Willie Findlay

Personal information
- Full name: William Findlay
- Date of birth: 15 November 1922
- Place of birth: Motherwell, Scotland
- Date of death: 6 January 2001 (aged 78)
- Place of death: Hamilton, Scotland
- Position(s): Inside right

Senior career*
- Years: Team / Apps / (Gls)
- –: Dalziel Works
- –: Blantyre Victoria
- 1941–1947: Albion Rovers
- 1947–1954: Rangers / 70 / (37)
- 1954–1955: Albion Rovers

= Willie Findlay =

Scottish footballer

William Findlay (15 November 1922 – 6 January 2001) was a Scottish football player who played as an inside right.

Motherwell-born Findlay began his career with Scottish junior club Blantyre Victoria before moving to join Scottish Football League club Albion Rovers in December 1941. Findlay became recognized as one of the finest players ever to appear for the Cliftonhill side, forming a strong partnership on the right wing with Johnny McIlhatton.

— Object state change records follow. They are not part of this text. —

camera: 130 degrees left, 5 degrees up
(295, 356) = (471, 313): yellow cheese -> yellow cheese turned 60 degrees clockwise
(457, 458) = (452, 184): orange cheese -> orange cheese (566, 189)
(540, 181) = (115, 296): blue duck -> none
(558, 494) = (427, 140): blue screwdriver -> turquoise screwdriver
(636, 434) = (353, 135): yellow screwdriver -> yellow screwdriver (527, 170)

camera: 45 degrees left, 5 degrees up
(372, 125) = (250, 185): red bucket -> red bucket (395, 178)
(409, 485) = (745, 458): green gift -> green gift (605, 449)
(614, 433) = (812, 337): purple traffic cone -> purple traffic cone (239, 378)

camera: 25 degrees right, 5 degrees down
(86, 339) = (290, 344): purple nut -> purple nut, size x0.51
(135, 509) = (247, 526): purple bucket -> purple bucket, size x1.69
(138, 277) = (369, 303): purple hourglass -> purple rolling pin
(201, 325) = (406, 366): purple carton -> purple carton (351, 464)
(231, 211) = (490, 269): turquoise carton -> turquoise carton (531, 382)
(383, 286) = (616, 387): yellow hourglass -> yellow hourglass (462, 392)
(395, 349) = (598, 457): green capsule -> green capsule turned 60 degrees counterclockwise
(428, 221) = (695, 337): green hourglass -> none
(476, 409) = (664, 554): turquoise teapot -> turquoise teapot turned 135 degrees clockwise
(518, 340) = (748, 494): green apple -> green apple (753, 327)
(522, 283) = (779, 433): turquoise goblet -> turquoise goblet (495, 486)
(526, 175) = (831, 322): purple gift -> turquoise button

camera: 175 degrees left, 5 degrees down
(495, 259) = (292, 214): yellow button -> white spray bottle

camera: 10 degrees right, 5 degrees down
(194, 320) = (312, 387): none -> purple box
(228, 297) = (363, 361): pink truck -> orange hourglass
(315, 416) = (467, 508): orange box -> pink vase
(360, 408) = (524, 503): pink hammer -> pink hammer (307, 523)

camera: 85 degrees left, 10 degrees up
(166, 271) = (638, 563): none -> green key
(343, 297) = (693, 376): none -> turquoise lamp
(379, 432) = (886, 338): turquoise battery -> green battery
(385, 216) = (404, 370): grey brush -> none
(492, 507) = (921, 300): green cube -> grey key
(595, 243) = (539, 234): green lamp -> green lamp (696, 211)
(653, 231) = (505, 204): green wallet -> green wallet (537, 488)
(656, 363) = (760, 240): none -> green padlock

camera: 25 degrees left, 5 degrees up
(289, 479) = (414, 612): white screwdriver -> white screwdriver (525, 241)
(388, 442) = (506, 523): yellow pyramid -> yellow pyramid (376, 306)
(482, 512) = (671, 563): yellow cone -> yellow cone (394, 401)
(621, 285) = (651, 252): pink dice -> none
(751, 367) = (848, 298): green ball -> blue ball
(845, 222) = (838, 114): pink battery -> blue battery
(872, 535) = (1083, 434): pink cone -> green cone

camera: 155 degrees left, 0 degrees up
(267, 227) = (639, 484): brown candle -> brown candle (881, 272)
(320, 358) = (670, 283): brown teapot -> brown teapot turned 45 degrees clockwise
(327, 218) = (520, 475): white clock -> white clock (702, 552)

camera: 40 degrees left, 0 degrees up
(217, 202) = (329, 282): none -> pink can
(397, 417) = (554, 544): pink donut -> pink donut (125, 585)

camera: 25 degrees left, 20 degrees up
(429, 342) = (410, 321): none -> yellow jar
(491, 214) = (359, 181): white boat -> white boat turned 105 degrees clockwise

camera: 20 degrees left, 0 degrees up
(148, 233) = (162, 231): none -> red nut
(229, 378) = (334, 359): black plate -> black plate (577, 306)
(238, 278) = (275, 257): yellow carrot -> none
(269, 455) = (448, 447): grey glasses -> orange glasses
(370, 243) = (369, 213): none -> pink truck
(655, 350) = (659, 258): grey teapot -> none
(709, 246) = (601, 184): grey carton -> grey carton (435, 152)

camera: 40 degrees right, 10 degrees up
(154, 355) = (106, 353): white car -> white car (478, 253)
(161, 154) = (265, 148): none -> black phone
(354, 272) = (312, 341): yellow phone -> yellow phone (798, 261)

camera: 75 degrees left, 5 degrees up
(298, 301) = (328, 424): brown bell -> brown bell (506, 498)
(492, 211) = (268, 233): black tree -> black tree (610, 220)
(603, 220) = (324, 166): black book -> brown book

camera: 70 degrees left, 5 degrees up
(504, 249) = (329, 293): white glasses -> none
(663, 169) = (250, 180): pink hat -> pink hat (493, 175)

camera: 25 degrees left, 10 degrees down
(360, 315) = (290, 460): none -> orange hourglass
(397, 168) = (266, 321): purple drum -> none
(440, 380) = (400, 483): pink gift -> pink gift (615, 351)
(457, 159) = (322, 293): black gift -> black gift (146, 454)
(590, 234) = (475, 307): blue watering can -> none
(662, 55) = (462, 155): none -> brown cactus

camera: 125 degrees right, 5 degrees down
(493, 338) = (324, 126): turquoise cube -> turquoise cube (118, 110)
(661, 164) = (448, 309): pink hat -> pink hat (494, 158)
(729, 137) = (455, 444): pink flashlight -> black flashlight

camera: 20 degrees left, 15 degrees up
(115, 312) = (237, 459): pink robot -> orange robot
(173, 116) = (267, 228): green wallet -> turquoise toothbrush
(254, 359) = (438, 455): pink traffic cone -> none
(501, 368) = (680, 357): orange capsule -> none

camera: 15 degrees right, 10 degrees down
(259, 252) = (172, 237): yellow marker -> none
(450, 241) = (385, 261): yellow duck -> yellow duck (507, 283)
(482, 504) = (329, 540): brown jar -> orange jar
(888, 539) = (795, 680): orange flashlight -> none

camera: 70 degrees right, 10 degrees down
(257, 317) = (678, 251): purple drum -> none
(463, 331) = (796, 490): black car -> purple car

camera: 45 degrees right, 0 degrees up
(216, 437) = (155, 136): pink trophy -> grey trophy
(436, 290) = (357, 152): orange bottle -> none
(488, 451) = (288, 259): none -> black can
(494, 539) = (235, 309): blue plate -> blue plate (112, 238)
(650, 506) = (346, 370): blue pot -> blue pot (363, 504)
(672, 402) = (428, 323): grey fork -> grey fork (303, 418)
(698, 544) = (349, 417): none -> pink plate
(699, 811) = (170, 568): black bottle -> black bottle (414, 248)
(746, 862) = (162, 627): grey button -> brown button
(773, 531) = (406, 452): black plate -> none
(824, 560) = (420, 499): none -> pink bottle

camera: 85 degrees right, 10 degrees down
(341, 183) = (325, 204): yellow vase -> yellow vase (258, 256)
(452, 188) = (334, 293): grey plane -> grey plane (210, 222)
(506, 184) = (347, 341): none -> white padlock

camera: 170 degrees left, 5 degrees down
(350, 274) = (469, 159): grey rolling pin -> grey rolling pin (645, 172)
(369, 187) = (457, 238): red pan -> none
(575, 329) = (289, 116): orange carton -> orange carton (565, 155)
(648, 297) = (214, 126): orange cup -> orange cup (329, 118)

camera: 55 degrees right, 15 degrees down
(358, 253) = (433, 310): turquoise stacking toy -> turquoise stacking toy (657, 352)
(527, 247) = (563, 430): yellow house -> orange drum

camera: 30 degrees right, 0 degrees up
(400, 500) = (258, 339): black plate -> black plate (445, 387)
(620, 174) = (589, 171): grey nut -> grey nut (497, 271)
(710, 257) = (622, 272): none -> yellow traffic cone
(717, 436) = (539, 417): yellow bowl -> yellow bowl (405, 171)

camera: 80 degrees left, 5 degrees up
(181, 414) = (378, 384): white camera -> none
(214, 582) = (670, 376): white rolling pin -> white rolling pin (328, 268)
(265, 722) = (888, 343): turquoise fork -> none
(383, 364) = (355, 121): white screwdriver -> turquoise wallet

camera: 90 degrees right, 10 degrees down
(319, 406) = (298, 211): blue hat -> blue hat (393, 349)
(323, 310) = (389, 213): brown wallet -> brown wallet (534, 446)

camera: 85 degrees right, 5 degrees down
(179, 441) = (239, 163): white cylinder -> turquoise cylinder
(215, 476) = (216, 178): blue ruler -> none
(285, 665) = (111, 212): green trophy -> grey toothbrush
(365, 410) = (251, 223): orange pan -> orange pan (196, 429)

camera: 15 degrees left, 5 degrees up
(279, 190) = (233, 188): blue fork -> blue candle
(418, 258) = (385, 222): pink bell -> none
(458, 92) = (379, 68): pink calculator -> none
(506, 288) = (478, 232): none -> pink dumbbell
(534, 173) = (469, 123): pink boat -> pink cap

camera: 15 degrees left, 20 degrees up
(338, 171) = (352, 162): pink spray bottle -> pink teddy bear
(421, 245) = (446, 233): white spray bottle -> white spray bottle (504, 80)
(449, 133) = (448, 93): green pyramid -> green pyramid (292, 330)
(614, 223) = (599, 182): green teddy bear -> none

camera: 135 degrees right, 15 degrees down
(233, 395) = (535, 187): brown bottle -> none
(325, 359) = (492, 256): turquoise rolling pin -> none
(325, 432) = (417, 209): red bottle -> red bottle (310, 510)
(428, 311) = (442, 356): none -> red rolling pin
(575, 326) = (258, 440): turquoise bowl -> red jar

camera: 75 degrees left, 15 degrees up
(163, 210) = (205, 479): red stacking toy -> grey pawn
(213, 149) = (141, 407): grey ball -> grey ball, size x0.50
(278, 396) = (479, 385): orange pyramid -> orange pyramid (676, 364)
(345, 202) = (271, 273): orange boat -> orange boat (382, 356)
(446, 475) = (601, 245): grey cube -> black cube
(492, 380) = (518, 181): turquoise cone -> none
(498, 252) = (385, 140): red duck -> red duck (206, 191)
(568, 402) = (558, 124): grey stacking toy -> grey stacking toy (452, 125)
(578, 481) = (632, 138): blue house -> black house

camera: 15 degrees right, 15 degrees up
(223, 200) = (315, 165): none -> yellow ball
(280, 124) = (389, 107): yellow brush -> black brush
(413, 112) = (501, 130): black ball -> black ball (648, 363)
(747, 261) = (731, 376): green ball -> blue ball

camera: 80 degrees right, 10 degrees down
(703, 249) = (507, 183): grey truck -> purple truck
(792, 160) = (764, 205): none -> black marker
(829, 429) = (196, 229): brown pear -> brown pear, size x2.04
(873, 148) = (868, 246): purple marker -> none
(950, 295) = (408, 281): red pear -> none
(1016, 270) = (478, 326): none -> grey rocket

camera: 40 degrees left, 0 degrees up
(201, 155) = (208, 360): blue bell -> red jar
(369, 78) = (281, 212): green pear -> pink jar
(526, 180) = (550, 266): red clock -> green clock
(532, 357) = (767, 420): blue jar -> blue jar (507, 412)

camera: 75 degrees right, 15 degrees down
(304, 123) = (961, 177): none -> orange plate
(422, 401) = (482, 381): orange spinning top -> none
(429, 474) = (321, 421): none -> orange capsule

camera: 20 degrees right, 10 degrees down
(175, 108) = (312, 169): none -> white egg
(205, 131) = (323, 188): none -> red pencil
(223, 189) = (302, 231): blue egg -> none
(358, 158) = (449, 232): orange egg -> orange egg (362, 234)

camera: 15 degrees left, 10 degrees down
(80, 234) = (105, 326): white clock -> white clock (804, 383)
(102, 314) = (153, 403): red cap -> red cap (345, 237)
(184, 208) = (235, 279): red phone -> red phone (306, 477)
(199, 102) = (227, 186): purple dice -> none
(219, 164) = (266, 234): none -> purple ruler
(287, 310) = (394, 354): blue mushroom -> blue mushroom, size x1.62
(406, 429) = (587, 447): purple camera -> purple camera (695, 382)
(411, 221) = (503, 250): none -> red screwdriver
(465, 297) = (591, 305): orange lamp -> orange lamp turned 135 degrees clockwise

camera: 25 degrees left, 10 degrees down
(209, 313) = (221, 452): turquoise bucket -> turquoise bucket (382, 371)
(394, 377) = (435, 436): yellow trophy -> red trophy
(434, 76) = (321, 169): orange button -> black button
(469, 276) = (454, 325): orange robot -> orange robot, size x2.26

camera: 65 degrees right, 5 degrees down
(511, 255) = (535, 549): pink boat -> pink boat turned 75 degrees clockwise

Findlay's showings for Rovers earned him a £7,500 move to Rangers in April 1947. His spell at the Gers included scoring in the 1950 Scottish Cup Final in a 3–0 win over East Fife after only 26 seconds, which remains a record for the event. Findlay also scored in the 1951 Scottish League Cup Final, a 3–2 defeat by Dundee. During his time at Ibrox he netted 65 goals in 114 appearances in the three major competitions and won medals for both the League championship (1948–49 and 1949–50) and the Scottish Cup (1947–48 and 1949–50) – he contributed to two other cup wins but did not take part in the finals.

He returned to Albion Rovers in the 1954–55 season for a few months.